Effects of exercise versus control

Following our study inclusion criteria, only three studies could be included in the meta-analysis. As such, subgroup analyses of exercise intensity, type and frequency were not performed. Subgroup analysis for intervention duration may have been possible, but given there would be two studies in one category and one in the other, it was deemed to be uninformative and potentially misleading [34]. Effect estimates, 95% CI and I2 values are listed in Table 2 for each outcome.

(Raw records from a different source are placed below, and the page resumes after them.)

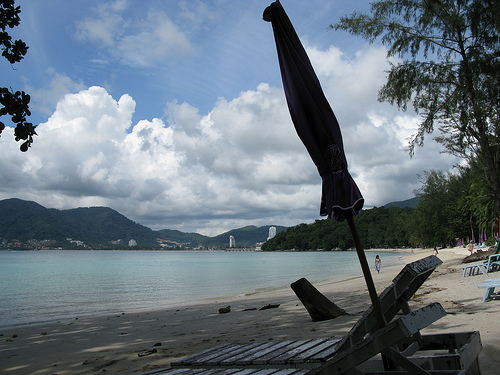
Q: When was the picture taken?
A: Dusk.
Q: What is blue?
A: Water.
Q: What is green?
A: Tree.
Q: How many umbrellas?
A: One.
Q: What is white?
A: Cloud.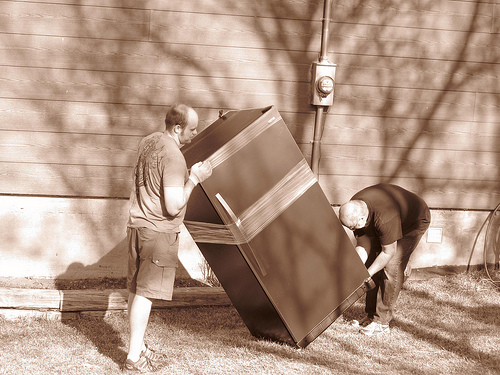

Table 2 Mean difference, 95% CI, P and I2 value for each outcome analysed

Additionally, free testosterone measures were not available. Total testosterone measures indicated that the mean values for participants (231) in the studies eligible for meta-analysis were hyper-androgenemic, based on total testosterone (TT) concentrations of >2.0 nmol/L [35,36,37], therefore subgroup-analysis of androgen profile could not be conducted.

Primary outcomes

Blood lipids

All three studies (231 participants) in the meta-analysis assessed changes in LDL-C, HDL-C, TC and TG (231 participants). We observed no effect of exercise versus control on LDL-C, HDL-C or TG. We found a statistical effect of exercise on TC versus control (−4.70 mg/dl, 95% CI -9.24, −0.32, I2 = 14%). When the study with a small sample size was removed [33], the effect was no longer statistically significant.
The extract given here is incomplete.